Provided records START

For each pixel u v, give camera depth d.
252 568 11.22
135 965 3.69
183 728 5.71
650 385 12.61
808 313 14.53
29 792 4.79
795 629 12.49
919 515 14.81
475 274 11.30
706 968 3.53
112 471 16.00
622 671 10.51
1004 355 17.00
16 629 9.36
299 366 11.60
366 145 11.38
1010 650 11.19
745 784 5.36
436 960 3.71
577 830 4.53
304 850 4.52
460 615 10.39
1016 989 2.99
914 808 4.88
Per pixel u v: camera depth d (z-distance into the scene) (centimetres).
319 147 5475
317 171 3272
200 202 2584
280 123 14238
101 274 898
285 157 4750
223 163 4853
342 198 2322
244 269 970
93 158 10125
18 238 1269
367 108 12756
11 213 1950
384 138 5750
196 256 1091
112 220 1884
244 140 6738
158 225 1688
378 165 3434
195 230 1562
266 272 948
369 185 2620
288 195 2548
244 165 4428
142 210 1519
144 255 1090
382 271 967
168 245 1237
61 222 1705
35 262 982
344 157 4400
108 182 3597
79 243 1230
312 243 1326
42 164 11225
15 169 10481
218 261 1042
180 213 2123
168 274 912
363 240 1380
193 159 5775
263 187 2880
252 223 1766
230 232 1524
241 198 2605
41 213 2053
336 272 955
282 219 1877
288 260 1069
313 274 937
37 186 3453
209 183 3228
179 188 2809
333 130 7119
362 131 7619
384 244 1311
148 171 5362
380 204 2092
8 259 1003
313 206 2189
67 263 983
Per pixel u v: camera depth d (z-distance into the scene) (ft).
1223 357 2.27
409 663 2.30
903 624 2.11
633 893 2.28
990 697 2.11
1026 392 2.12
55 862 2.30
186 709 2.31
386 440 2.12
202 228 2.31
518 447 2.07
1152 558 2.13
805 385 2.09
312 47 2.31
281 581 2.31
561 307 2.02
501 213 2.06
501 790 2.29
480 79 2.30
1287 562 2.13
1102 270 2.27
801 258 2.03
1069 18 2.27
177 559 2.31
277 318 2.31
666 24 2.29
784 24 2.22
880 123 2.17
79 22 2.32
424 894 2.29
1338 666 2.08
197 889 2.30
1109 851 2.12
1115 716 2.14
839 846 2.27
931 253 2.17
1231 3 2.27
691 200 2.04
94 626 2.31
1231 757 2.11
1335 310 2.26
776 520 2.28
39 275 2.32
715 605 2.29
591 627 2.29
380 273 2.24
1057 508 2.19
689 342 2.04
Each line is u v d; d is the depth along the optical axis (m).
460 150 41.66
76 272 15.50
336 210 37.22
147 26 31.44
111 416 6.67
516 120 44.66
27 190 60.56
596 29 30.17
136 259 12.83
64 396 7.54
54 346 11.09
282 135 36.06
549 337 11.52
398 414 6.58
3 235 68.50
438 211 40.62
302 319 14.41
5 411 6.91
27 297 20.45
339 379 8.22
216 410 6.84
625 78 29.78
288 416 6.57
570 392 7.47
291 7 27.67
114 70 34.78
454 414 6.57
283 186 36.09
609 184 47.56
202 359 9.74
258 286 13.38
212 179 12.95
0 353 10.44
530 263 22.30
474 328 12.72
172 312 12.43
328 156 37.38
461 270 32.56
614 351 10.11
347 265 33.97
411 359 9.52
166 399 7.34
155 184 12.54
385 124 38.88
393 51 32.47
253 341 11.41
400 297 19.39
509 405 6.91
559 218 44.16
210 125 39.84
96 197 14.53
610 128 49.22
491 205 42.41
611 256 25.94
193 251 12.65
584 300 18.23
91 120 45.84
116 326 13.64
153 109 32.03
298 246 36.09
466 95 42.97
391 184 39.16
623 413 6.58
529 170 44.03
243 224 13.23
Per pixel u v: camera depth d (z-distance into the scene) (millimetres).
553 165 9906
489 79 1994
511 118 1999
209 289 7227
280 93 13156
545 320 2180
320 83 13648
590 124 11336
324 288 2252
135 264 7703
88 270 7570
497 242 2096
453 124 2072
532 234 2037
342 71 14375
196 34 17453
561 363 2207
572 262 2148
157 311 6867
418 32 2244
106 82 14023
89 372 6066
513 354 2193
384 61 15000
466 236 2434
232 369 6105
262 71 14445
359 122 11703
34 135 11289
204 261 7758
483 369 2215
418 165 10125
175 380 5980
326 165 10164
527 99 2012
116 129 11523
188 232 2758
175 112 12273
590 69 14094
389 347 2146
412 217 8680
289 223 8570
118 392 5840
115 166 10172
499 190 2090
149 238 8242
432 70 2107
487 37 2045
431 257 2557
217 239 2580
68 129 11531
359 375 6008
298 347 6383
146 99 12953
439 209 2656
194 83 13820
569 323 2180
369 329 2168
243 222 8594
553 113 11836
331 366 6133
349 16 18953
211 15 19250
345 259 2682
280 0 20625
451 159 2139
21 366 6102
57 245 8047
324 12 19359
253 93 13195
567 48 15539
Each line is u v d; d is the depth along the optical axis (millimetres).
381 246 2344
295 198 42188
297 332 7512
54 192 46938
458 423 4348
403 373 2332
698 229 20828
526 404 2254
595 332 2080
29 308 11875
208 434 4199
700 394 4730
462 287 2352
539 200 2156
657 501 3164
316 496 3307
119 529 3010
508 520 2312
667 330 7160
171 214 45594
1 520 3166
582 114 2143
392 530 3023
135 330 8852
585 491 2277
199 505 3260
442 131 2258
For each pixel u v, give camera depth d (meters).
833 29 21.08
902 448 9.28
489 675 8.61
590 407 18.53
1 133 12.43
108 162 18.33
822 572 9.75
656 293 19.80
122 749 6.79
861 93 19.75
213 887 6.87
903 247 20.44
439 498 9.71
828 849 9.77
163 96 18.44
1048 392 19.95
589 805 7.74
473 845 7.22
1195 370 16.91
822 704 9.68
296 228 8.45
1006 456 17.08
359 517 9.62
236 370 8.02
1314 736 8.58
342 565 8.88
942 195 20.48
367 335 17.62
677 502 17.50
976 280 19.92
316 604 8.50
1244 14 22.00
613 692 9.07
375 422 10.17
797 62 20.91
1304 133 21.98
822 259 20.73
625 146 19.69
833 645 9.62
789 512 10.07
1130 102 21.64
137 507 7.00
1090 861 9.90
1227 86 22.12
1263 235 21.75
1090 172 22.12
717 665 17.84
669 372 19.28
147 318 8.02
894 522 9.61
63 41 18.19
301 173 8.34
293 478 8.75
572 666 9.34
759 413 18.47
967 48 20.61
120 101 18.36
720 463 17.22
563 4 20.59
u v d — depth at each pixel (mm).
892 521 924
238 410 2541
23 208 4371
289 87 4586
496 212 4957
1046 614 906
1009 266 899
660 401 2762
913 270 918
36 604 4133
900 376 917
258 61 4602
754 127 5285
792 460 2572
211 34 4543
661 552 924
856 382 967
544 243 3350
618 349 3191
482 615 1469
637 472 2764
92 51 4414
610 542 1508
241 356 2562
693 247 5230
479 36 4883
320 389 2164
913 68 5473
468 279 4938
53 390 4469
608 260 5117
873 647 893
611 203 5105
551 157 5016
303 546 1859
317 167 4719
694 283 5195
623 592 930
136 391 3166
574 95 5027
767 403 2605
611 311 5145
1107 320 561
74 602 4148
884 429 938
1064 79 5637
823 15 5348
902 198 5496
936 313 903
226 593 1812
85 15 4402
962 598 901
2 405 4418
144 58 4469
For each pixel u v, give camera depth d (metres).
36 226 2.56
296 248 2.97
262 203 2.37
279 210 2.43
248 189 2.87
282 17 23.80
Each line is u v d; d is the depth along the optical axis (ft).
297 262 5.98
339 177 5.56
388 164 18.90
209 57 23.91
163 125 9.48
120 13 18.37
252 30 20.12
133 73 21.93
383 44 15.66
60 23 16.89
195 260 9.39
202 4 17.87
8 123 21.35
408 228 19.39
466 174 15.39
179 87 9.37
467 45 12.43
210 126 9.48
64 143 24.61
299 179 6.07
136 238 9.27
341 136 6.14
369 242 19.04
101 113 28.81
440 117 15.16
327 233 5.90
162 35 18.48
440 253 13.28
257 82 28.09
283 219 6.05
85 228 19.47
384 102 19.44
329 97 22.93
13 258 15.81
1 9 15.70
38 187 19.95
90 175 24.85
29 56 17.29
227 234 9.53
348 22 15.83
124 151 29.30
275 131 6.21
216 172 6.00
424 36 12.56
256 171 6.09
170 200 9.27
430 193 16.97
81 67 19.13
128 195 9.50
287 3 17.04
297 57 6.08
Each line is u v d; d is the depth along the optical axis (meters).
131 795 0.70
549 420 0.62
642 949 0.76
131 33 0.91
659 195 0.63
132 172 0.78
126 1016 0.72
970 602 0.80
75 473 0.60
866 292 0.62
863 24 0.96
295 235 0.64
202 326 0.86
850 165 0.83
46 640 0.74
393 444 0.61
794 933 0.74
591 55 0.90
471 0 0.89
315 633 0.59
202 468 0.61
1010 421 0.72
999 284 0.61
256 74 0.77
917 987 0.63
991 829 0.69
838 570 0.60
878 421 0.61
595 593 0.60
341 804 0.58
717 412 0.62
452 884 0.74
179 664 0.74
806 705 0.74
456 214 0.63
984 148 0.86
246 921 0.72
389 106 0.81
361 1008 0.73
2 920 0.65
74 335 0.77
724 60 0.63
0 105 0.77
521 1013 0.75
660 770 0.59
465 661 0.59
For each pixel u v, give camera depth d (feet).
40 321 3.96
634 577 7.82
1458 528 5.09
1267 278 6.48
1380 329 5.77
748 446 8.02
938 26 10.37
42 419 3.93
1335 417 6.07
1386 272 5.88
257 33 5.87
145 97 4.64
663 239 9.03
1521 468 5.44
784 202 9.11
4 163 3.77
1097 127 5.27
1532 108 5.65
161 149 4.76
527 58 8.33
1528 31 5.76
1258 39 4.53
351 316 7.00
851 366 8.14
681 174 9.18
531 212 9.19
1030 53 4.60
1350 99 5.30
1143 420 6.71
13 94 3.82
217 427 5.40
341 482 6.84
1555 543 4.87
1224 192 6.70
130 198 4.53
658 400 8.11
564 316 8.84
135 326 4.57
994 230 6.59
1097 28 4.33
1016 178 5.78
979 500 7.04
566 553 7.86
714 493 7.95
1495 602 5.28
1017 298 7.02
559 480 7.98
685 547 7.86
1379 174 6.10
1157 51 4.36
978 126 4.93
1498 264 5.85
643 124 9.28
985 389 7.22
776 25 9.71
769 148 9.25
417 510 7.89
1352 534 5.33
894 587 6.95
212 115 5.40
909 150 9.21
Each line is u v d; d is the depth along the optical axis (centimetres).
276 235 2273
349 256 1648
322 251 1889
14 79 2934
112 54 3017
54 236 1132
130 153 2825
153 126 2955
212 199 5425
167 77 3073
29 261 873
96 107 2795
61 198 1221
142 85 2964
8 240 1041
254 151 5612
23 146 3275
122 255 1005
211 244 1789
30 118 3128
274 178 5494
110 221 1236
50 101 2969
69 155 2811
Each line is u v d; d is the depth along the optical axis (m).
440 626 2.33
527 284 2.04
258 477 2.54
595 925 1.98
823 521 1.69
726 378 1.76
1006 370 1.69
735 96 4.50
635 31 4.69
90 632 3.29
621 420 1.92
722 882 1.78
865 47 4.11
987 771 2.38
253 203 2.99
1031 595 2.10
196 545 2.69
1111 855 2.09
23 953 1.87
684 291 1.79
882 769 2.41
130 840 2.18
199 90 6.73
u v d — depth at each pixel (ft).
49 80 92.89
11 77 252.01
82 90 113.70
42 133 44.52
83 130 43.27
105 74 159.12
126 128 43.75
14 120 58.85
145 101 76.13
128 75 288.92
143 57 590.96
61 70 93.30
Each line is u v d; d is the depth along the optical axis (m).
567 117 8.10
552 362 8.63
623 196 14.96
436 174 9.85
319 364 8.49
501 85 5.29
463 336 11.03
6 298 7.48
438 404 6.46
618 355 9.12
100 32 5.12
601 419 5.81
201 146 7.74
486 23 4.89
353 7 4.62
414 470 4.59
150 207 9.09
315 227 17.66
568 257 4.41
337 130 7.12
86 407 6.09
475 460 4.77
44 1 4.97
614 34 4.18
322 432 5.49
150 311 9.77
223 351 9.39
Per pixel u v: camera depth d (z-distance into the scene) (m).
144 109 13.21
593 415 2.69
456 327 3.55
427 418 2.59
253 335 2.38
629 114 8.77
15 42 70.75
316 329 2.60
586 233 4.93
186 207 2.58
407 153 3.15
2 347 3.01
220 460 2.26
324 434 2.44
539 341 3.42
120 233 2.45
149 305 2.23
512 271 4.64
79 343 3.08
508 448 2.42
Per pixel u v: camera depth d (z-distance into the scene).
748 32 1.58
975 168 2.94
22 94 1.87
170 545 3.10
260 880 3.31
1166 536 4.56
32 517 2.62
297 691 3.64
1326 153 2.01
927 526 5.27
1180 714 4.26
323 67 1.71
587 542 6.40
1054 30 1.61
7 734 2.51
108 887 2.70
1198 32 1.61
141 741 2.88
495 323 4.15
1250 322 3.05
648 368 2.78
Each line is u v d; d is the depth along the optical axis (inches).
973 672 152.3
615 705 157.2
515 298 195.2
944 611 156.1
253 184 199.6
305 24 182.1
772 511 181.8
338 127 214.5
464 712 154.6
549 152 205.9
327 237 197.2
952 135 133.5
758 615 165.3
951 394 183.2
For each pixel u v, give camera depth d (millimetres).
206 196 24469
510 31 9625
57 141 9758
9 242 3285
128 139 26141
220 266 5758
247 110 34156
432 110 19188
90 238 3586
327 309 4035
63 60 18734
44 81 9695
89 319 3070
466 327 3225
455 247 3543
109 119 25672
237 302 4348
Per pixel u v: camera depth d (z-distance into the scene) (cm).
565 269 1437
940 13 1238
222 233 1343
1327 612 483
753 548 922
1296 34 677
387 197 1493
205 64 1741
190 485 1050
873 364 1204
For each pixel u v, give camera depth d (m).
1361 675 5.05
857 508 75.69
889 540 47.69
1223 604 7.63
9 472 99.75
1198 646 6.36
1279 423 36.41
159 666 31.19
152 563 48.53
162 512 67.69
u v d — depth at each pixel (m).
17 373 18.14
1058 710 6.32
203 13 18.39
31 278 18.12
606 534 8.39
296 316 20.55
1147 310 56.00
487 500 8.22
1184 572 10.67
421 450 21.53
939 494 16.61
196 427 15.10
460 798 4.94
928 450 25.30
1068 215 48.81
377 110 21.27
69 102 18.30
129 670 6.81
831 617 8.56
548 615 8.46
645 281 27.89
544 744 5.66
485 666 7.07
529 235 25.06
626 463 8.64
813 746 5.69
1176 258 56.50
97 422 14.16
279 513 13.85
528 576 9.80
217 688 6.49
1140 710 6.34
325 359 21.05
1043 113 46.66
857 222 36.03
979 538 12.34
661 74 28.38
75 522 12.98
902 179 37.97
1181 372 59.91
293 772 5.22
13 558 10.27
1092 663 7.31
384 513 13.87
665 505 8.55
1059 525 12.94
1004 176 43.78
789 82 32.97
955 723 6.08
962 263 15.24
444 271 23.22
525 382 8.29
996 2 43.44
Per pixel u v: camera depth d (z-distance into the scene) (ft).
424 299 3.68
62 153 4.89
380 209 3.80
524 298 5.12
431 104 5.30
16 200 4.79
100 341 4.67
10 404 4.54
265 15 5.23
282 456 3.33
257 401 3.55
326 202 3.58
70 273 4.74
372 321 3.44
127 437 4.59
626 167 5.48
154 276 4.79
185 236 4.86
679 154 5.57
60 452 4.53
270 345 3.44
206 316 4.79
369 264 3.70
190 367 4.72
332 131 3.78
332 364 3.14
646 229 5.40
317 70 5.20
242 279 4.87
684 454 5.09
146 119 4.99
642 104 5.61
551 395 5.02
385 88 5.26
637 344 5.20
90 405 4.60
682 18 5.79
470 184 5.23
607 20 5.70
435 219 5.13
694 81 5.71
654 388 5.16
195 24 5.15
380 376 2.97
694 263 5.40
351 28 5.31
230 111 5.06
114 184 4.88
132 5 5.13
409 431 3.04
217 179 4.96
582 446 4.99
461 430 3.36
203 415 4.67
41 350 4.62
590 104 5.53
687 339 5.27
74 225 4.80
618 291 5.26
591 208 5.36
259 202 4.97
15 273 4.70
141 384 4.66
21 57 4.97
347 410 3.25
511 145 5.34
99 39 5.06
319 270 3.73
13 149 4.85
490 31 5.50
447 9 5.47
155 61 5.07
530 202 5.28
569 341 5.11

Provided records END

■ **Try it**: In the data above, tally the lines that contain the string "into" and give that figure alone.

■ **Worked solution**: 7